「野球王国・岐阜」の再興へ

県岐阜商は日大三との準決勝を、延長10回タイブレークで惜敗[2対4]。1956年以来の決勝進出を逃したとはいえ、多くの感動を聖地に残した[写真=田中慎一郎]
【第107回全国高等学校野球選手権大会】
8月21日 準決勝
阪神甲子園球場
日大三[西東京] 4-2 県岐阜商[岐阜] (延長10回タイブレーク)
県岐阜商高は69年ぶりの決勝進出を逃した。今大会、公立勢で唯一、3回戦(ベスト16)に進出し、準々決勝ではセンバツ優勝校・横浜高(神奈川)を下すなど、強烈なインパクトを残した。ベンチ入り20人中19人が岐阜県出身者。アルプス席は大いに盛り上がった。
春夏通算91勝で、春30回、夏31回の全国大会出場。春3度、夏1度の優勝を誇る伝統校は1925年創部から100年。16年ぶりの準決勝進出で「古豪復活」を遂げた背景には、地元を挙げての強力バックアップがあった。
岐阜県野球協議会・後藤寿彦理事長(岐阜高-慶大-三菱重工三原。慶大監督、日本代表監督、西濃運輸総監督・監督、JR西日本総監督、朝日大総監督)は横浜高との準々決勝、日大三高との準決勝を甲子園球場で観戦した。
「延長11回のタイブレークを制した横浜高校との戦いは、素晴らしかったです。岐阜県勢でもやれる、というところを存分に見せくれた。他の学校にも、勇気を与えたと思います。昨夏まで県岐商を監督として指揮した鍛治舎(鍛治舎巧)さんが戦う姿勢を植え付けた影響も大きかった。勝つために、何をすべきか。そこを、昨秋から藤井潤作監督が引き継ぎ、選手をうまく動かしたさい配も見事でした」

日大三高との準決勝。三塁側アルプス席には超満員の観衆が詰めかけた。敗退後、県岐阜商高ナインは深々と一礼した[写真=毛受亮介]
後藤氏は県スポーツ振興の一環として2003年からの「強化プロジェクト」の一員として尽力。06年春の岐阜城北高の4強、07年春の大垣日大高の準優勝、同夏の大垣日大高の8強、09年夏の県岐阜商高の4強、10年春の大垣日大高の4強と結果を残した。13年春、15年春の県岐阜商高が8強に進出したのを最後に、やや苦戦が続いた。18年に「日本一プロジェクト」が発足すると、後藤氏が座長に就任した。19年夏に中京学院大中京高が4強。23年からは「高校野球特別プロジェクト」と発展させ、県全体での協力態勢を敷いてきた。

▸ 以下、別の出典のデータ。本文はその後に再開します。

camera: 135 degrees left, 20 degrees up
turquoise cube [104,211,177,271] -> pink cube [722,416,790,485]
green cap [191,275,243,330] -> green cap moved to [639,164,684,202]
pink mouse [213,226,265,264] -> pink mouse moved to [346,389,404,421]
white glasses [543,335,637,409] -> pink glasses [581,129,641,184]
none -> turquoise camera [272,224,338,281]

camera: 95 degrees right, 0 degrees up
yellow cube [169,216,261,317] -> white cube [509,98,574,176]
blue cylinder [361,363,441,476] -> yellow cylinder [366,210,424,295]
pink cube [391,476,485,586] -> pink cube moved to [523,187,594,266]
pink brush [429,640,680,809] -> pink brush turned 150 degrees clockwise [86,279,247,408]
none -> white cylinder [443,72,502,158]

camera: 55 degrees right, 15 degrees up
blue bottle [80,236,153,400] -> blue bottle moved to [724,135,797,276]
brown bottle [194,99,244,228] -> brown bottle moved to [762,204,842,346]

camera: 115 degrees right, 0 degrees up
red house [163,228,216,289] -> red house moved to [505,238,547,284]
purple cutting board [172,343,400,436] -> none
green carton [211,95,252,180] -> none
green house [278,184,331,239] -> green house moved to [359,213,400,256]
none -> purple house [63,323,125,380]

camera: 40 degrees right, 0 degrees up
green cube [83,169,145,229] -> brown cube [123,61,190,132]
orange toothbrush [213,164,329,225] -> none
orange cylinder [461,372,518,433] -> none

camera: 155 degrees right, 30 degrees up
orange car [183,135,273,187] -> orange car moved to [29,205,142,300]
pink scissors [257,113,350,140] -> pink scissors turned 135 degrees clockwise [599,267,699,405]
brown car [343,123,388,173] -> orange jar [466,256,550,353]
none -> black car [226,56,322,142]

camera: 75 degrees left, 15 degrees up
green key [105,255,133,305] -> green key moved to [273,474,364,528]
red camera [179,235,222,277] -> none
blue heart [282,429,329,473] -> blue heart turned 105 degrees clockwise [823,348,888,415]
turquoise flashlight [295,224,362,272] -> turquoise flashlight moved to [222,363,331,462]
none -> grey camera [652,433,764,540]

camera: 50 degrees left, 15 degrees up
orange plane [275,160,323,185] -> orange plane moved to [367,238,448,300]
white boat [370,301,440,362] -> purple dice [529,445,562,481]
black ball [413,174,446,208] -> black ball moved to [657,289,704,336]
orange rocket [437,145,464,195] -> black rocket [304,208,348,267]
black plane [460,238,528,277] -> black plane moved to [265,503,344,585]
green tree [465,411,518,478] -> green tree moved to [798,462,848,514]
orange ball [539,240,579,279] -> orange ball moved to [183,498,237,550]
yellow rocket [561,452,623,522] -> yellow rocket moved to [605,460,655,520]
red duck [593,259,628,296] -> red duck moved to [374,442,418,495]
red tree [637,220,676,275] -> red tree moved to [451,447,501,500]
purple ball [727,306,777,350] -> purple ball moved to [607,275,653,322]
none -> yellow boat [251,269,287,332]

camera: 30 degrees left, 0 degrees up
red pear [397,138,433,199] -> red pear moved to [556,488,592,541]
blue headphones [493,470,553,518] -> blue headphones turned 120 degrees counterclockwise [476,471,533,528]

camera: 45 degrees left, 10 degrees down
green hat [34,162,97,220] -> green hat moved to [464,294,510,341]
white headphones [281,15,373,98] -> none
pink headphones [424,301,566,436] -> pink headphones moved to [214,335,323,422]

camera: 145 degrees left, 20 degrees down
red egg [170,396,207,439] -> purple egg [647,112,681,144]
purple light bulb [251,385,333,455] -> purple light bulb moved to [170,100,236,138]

「現役の高校球児を強化していくことはもちろんのことですが、主眼の一つに置いたのは、中学生の強化です。他府県に流出させない施策として、強化指定選手制度を導入しました。認定証を交付し『県として期待しています』という姿勢を見せたわけです。硬式野球のボーイズ、リトル、シニアの各リーグに加えて、中学校単位で活動する軟式野球からも各20人を選出。優秀な人材を発掘・育成しました。このほか、体力測定を実施し、また、県内での交流試合を活性化させるなど、一つひとつの取り組みに力を入れてやってきました」
今大会、県岐阜商高のベンチ入り20人中15人が「強化指定選手」であり、地元選手が甲子園で躍動したのは、大きな感動を呼んだ。岐阜県勢の夏の全国制覇は、岐阜商(現・県岐阜商高)が遂げた1936年が唯一。「野球王国・岐阜」の再興へ、挑戦は続いていく。